Marcello Vitali-Rosati est professeur au département des littératures de langue française de l'Université de Montréal.
Si l'on se préoccupait de l'achèvement des choses, on n'entreprendrait jamais rien
2021-10-19 22:17:17+00:00
Σωκράτης
τὸ γὰρ ἀεικίνητον ἀθάνατον: τὸ δ᾽ ἄλλο κινοῦν καὶ ὑπ᾽ ἄλλου κινούμενον, παῦλαν ἔχον κινήσεως, παῦλαν ἔχει ζωῆς.
Socrate
Ce qui se meut toujours est en effet immortel; ce qui meut quelque chose d'autre et qui est mu par quelque chose d'autre, lorsqu'il arrête son mouvement, arrête aussi sa vie.

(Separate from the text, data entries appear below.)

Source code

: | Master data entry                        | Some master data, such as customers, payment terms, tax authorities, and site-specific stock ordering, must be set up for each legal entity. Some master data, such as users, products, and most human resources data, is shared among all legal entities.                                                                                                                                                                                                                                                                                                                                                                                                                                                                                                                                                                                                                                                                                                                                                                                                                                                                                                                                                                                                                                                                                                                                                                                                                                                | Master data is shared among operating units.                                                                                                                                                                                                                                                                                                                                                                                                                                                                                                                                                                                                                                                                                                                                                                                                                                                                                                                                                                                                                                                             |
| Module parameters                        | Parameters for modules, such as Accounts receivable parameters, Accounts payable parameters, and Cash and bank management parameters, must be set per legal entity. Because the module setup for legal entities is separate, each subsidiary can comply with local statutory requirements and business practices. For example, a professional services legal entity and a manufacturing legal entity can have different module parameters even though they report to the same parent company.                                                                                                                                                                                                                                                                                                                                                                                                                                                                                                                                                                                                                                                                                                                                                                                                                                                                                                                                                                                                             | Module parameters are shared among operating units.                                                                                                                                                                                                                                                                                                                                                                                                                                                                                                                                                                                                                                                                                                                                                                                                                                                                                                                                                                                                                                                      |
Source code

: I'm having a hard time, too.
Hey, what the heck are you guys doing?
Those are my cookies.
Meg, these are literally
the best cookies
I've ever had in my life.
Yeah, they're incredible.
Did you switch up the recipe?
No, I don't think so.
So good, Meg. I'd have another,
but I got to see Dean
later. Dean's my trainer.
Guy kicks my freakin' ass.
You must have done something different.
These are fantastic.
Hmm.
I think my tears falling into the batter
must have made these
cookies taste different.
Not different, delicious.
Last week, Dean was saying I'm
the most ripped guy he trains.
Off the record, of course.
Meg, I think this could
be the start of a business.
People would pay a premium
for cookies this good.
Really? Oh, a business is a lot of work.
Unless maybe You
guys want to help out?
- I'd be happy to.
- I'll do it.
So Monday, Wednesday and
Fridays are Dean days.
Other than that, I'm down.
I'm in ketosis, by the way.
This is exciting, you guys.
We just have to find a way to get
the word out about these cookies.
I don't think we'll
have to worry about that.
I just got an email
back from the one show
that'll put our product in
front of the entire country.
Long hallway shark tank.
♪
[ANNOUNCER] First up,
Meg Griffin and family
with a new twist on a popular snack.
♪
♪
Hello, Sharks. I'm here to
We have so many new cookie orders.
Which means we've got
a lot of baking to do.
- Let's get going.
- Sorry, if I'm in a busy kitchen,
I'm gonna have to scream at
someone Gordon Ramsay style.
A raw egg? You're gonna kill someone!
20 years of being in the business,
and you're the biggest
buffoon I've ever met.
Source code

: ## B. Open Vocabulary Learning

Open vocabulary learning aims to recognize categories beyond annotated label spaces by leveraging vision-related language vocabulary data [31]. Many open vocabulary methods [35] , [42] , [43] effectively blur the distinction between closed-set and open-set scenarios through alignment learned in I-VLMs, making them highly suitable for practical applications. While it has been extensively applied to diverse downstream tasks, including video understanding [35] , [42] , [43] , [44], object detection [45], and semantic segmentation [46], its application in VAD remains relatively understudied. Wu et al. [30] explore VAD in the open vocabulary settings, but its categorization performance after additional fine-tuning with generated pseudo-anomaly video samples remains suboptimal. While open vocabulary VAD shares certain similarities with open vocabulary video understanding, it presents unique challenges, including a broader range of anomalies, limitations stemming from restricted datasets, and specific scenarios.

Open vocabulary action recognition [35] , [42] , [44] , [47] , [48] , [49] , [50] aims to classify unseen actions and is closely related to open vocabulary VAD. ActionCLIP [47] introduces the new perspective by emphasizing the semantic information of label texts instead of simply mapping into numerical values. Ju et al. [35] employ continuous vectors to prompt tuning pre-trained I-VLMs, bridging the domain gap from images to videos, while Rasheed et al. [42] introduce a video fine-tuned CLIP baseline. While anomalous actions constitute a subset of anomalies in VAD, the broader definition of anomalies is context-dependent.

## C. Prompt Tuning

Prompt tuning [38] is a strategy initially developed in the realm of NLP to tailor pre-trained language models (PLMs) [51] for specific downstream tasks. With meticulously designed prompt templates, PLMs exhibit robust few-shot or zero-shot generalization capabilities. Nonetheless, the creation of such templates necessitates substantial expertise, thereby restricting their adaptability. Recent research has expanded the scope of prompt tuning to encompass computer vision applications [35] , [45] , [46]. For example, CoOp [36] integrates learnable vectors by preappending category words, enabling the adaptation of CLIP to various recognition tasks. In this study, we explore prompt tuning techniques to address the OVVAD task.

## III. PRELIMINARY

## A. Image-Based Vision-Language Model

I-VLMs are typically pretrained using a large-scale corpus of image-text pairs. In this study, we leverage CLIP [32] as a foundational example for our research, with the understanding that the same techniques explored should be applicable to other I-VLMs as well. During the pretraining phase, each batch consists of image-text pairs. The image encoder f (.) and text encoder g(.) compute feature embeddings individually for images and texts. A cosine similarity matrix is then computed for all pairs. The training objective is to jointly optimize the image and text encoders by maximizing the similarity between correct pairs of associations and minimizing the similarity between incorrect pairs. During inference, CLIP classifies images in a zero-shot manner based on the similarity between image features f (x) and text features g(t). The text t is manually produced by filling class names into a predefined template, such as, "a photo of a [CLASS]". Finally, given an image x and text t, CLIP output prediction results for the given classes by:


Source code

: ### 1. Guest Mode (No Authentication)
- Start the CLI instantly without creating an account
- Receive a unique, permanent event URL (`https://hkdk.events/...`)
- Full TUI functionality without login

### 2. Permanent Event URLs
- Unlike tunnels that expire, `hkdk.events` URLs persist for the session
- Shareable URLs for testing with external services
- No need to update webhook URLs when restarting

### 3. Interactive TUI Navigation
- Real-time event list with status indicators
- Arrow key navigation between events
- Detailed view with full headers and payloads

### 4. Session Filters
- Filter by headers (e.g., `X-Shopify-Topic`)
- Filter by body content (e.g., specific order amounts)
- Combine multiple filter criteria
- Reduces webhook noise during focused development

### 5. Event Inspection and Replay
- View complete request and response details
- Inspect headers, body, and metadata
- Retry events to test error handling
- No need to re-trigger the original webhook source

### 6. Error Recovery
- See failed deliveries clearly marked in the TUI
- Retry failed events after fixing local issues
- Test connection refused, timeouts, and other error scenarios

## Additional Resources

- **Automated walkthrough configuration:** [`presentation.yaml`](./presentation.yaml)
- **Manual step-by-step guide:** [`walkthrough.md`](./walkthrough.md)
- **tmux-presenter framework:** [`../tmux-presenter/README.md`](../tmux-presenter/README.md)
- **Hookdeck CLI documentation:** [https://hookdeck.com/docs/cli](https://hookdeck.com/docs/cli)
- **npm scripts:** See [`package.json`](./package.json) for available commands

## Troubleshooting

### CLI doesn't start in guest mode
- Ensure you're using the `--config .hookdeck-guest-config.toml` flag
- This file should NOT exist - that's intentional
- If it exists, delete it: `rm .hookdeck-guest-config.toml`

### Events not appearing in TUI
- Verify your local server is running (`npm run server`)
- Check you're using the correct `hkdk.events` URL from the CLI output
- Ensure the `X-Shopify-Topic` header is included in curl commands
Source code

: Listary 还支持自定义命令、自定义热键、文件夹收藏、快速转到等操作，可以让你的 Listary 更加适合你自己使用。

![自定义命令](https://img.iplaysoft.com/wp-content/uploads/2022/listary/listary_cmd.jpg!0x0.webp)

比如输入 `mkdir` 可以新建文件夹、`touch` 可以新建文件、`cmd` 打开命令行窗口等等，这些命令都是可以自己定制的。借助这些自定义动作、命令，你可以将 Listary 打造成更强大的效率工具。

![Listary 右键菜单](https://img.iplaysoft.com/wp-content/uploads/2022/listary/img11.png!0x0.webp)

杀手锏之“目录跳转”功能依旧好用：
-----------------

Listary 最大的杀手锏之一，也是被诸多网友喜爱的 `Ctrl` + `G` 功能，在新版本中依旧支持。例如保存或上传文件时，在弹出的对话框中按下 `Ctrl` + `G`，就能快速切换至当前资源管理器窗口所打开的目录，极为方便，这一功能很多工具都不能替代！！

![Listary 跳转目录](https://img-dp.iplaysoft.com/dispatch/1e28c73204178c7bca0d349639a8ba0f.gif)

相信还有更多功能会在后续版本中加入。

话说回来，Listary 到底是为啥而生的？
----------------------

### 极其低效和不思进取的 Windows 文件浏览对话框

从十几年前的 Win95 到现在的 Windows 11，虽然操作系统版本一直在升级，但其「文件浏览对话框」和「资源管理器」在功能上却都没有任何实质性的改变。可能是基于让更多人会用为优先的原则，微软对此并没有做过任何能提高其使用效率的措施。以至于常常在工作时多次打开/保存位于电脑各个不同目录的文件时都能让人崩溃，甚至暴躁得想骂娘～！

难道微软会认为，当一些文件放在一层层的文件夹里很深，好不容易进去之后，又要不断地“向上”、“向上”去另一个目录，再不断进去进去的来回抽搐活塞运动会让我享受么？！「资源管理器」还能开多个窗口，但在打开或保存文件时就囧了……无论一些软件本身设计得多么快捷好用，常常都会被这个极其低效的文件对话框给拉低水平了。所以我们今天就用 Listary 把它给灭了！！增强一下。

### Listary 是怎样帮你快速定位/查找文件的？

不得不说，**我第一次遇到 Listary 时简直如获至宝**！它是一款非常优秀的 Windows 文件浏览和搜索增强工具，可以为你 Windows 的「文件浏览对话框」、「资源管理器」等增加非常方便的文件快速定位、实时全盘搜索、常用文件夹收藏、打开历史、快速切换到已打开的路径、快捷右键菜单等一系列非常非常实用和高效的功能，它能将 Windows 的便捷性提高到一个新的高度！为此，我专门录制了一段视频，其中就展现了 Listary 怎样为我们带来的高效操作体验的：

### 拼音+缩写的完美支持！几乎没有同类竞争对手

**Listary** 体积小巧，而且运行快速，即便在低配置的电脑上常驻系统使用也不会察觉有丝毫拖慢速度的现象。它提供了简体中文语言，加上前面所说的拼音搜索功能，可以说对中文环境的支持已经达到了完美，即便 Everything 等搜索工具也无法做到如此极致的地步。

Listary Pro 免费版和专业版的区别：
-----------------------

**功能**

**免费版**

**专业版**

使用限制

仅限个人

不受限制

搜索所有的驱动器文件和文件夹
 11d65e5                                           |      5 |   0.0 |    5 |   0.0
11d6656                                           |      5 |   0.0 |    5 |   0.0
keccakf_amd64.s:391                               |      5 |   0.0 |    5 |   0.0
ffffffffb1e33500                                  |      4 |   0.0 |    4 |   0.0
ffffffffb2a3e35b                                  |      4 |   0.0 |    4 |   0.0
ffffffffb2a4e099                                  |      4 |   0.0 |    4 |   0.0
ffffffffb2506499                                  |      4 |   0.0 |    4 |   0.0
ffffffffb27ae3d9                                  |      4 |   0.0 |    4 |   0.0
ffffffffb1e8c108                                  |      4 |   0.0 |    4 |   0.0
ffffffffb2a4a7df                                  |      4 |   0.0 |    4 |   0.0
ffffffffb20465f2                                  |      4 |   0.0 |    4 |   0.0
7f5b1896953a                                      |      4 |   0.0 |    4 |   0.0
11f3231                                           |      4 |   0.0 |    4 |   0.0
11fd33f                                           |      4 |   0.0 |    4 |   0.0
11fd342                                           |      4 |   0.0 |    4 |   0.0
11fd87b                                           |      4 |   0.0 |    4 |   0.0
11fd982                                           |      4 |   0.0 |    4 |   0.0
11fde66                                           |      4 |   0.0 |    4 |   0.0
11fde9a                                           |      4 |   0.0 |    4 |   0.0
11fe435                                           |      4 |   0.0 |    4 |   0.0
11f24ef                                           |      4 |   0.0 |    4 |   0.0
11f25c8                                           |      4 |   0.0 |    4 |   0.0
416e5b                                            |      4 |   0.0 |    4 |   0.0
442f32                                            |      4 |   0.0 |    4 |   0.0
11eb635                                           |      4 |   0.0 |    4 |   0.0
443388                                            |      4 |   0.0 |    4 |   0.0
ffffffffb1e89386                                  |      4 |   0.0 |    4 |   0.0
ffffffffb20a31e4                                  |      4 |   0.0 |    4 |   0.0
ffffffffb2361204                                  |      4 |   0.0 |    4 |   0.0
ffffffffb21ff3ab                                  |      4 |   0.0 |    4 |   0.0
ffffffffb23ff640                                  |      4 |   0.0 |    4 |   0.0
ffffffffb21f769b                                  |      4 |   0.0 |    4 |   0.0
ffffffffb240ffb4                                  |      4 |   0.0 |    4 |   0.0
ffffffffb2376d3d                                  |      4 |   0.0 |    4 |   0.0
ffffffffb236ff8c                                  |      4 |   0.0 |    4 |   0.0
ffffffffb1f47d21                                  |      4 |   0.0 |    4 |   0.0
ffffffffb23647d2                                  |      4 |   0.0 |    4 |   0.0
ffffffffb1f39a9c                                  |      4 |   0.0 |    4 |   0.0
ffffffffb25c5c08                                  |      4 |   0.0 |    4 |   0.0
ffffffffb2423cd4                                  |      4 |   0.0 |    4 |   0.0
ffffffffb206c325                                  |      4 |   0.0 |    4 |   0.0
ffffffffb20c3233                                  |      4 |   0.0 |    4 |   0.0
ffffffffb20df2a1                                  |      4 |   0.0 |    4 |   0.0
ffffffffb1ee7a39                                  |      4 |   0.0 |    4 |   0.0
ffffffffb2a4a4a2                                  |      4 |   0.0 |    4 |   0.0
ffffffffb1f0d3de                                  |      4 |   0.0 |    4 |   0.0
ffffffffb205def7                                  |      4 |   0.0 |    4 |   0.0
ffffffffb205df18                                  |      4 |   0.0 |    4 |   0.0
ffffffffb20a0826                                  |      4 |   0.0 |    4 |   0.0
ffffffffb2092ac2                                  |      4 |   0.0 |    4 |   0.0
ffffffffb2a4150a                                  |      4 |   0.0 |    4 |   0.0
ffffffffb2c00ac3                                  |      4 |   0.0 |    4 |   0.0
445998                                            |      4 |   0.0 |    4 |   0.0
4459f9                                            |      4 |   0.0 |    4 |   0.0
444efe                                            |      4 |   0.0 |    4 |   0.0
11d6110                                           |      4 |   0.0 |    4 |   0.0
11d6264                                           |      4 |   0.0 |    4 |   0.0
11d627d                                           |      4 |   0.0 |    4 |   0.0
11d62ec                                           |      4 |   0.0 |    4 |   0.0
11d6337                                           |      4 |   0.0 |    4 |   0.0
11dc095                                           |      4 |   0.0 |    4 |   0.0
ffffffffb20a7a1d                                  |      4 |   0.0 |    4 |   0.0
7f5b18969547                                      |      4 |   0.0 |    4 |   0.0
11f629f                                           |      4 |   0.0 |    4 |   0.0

Platon, Phèdre, 245c6-245c7
La démonstration de l'immortalité de l'âme sera basée sur la question du mouvement (κίνησις). Cette première phrase pose une question: le terme ἀεικίνητος signifie "qui se meut toujours". Or le reste de la phrase parle du fait que les choses qui se meuvent toutes seules sont immortelles. La pérennité du mouvement et la cause du mouvement sont donc mis ensemble comme s'ils étaient la même chose. Or ne peut-on pas imaginer une chose qui se meut toute seule mais qui à un moment s'arrête?
Certes, l'idée ici est que si la cause est interne elle persiste toujours tandis que si elle est externe elle peut cesser. Mais il reste étrange de mélanger ainsi les deux aspects.
Pour bien expliquer le raisonnement il faut donc ajouter un passage:
Reste encore une question: pourquoi ce qui meut quelque chose d'autre ne peut pas être immortel? Cette affirmation est évidemment fausse: le moteur immobile par définition meut d'autres choses et il est éternel. Il faut donc comprendre le καὶ comme une condition logique forte. On ne parle pas de ce qui meut quelque chose d'autre, mais de ce qui meut quelque chose d'autre et qui est mu par quelque chose d'autre. À savoir: même si quelque chose est cause de mouvement, si cette chose n'est pas aussi la cause de son propre mouvement, elle ne sera pas éternelle. Ce que Socrate veut dire est que l'âme n'est pas immortelle parce qu'elle est principe de mouvement, mais parce qu'elle est le principe de son propre mouvement.
On doit donc démontrer que l'âme est le principe de son propre mouvement. Cela impliquera qu'il n'y a rien qui la meut et que donc elle se mouvoir pour toujours et être éternelle.